Oh yeah, what about Maris hitting his 61 in a longer season than Ruth had, and at a time when pitching strength was diluted by major league expansion?
Busted²
Filip Bondy’s piece about using video to apply an equalizing scale to home runs, irrespective of peculiar ballpark topography, warrants a dubious achievement award for a lede that promises something the story doesn’t deliver:
Spoiler alert: If you wish to continue enjoying gargantuan home runs in the future with unspoiled pleasure, free of all polynomial equations, read no further. If you persist, however, then there is much math to consider.
Continue on, dear reader, but you will find nary an exponent—indeed, not even any arithmetic.
Through the zone
Zach Schonbrun laments something else that has gone missing from modern baseball: the distinctive batting stance.
Shifty
TIL an infielder must be positioned in fair territory when the ball is put in play.
9-3-2-6-2-5
The Texas Rangers run themselves into a triple play for the record books.
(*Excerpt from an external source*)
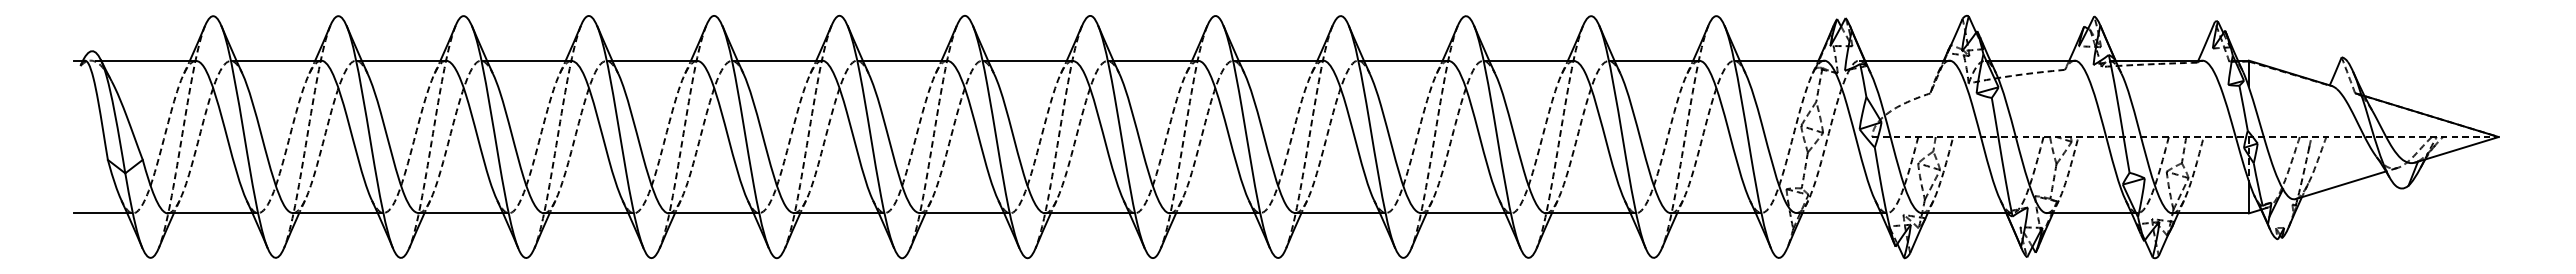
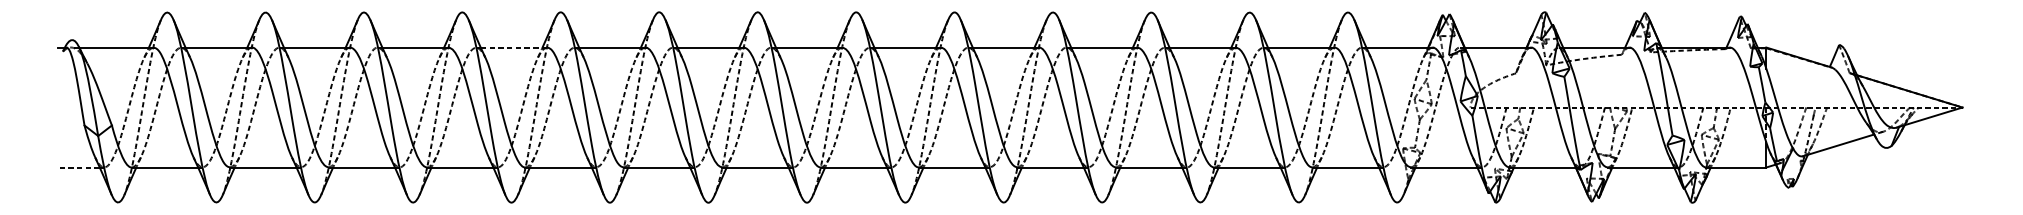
line: (654, 60) -> (513, 47), solid -> dashed
line: (100, 213) -> (78, 167), solid -> dashed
Benjamin Hoffman has the scoresheet.
Max has got it
Baseball considers itself the most thoughtful of games, a pastime more than a sport, written about with reverence and lyricism, in which pitching is considered more art than athleticism.
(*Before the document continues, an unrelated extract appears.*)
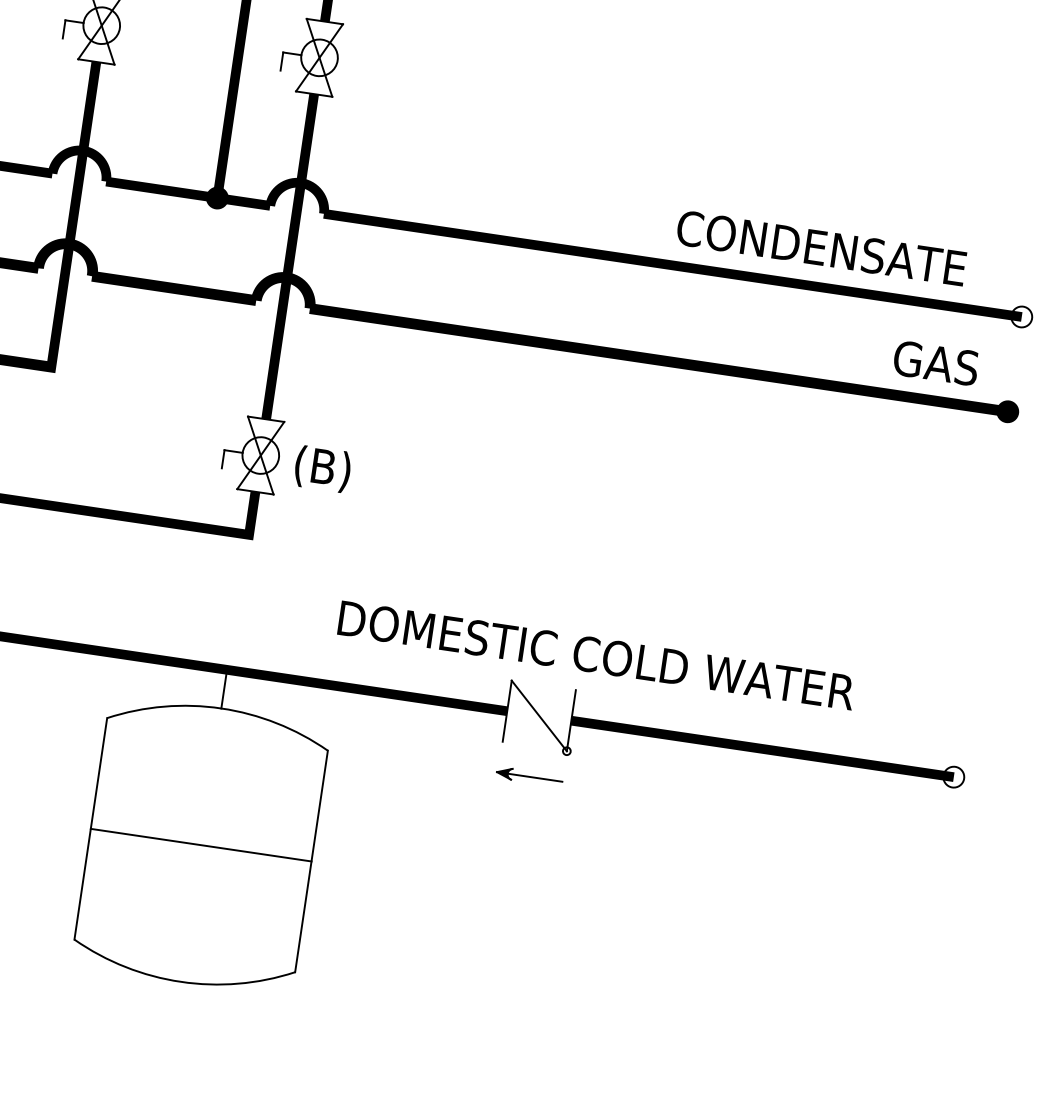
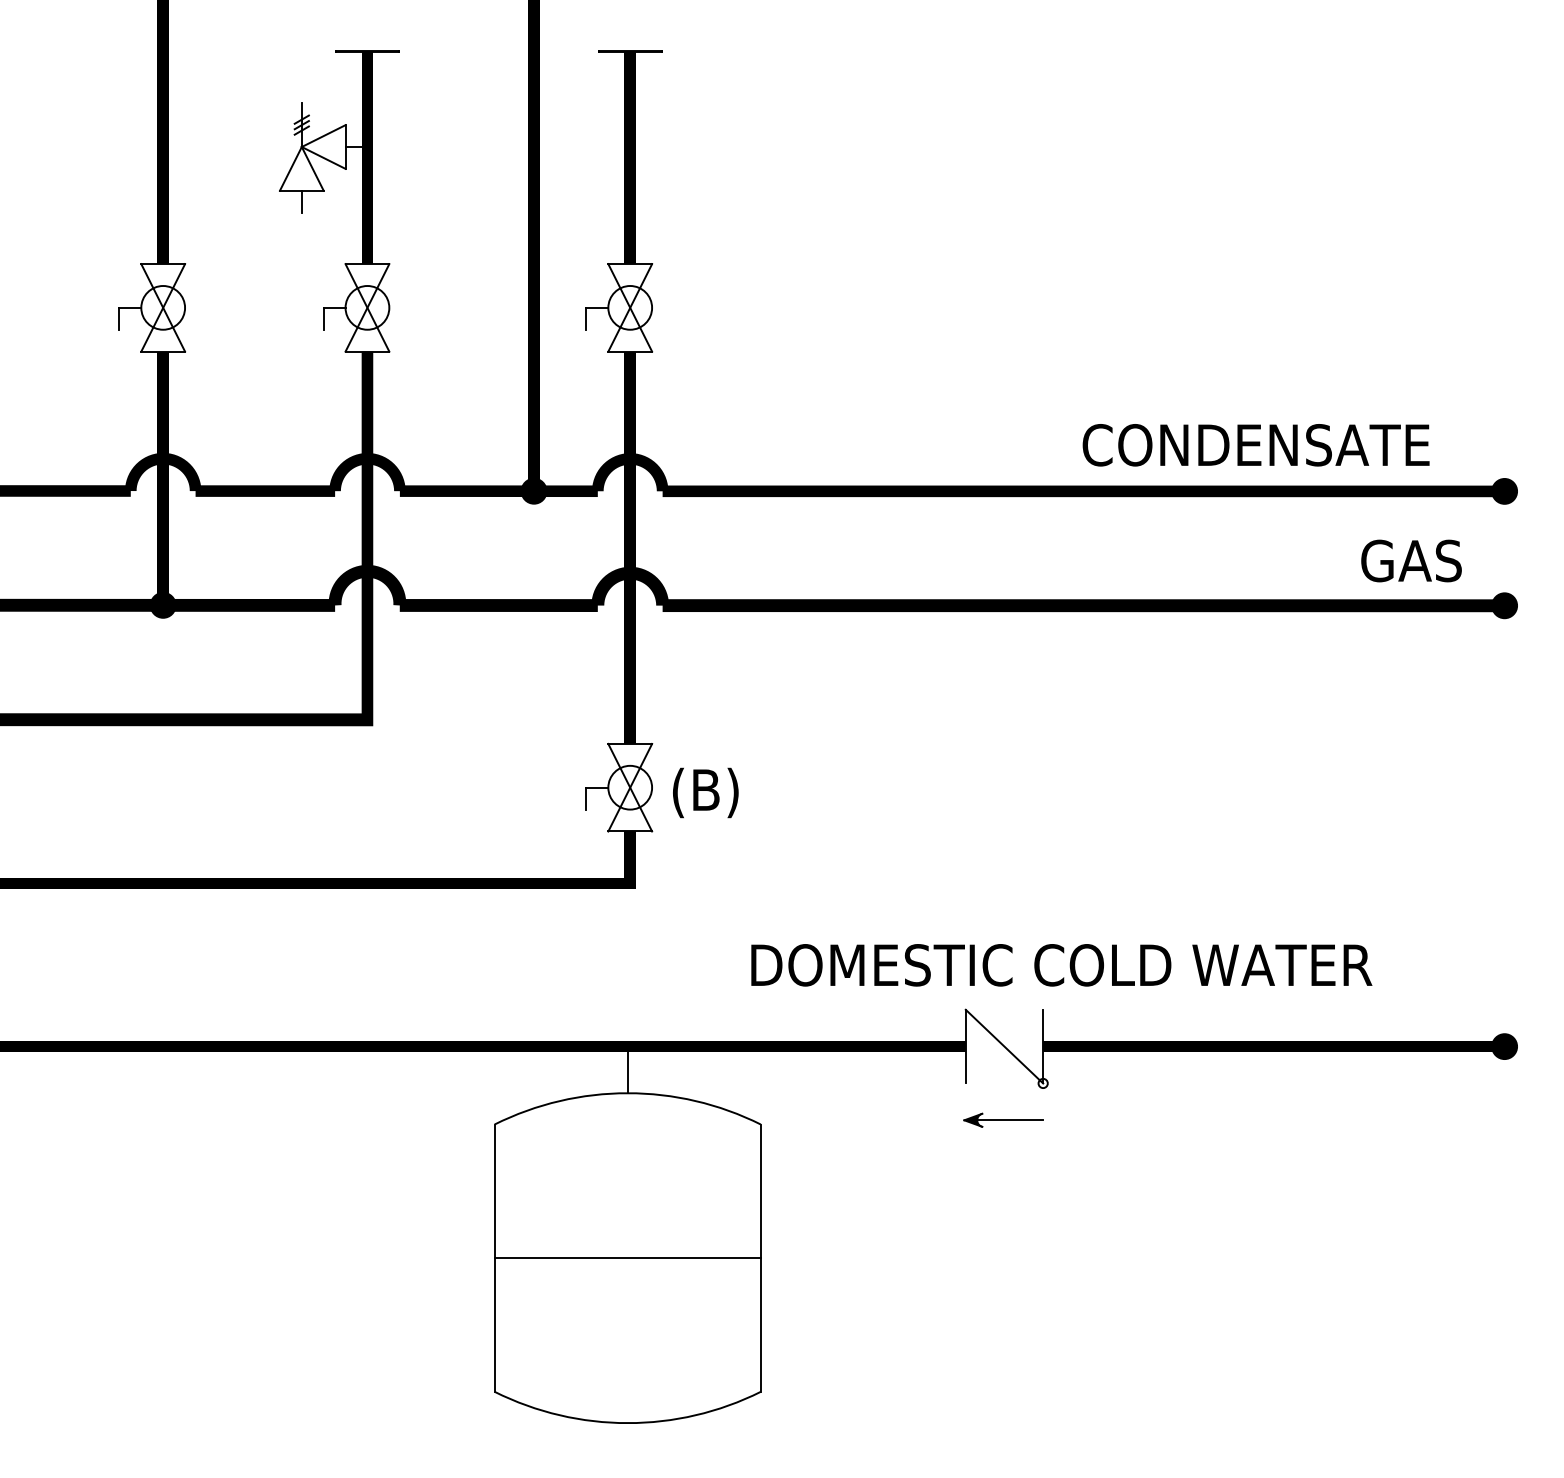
fill: (1021, 316) -> (1504, 490), added
fill: (953, 777) -> (1504, 1046), added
Yet the primary term used to explain the art of pitching, which often determines who wins and who loses, is an inelegant word of ill-defined mush.
Ball mit Freystäten
Bryan Curtis talks to David Block, researcher of baseball’s origins. In the eighteenth century.
This is the great irony of English baseball. Historians once assumed it went unrecorded because it didn’t exist. But it’s just as likely the sport wasn’t written about because it was mostly the stuff of commoners. Baseball was everywhere. The newspapers didn’t cover it because it was so mundane.
the caesura of the seventh inning stretch
“The Poets at the Ball Game,” by Reginald Harris.
Good on ya: 8
Scott Mortimer’s baseball card project is personal, unique, committed: he’s seeking a autograph for every card from the 1983 Fleer set. Of the run of 660 cards, he needs 99 more. He makes progress with many visits to ball parks, personal letters, trades with other collectors, and that enabler of obsessives everywhere, the internet.
[Mortimer] has made discoveries along the way. Ken Smith, a Braves first baseman, worked as a car dealer; Terry Felton, a Twins pitcher, as a captain in a sheriff’s office in Louisiana; Ben Hayes, a Reds pitcher, as the president of the New York/Penn League.
“Biff Pocoroba — what a great name,” Mortimer said, referring to a Braves catcher. “You know what he does now? He owns a sausage company.”
As close as I’ll ever get to Ebbets
Via The Morning News, cartoon drawings by Gene Mack of the fourteen major league baseball stadiums of the 1946-47 seasons. So that’s what baseball in the Polo Grounds looked like.
Fourteen parks. But weren’t there sixteen teams? Yes, and the A’s (before they moved west) and Phillies shared Shibe Park, and the Cardinals and Browns (before they moved east to Baltimore) shared St. Louis’s Sportsman’s Park.
And actually, fifteen parks are portrayed, because the Indians were transitioning from League Park to Municipal Stadium.
Zelig backing up first base
Douglas Martin closes the book on Greg Goossen, C and 1B for the Mets and Seattle Pilots. A bright prospect who never starred, nonetheless Goossen’s name is attached to many incidents of baseball history in the 1960s, and he provided fodder for Jim Bouton’s Ball Four.
Bouton told of the time the two were on opposing International League teams and Goossen was catching. The batter bunted to the pitcher, and Goossen yelled, “First base! First base!” Instead the pitcher threw to second and everybody was safe.
As a disgusted Goossen stalked back to the plate, Bouton shouted from the dugout, “Goose, he had to consider the source.”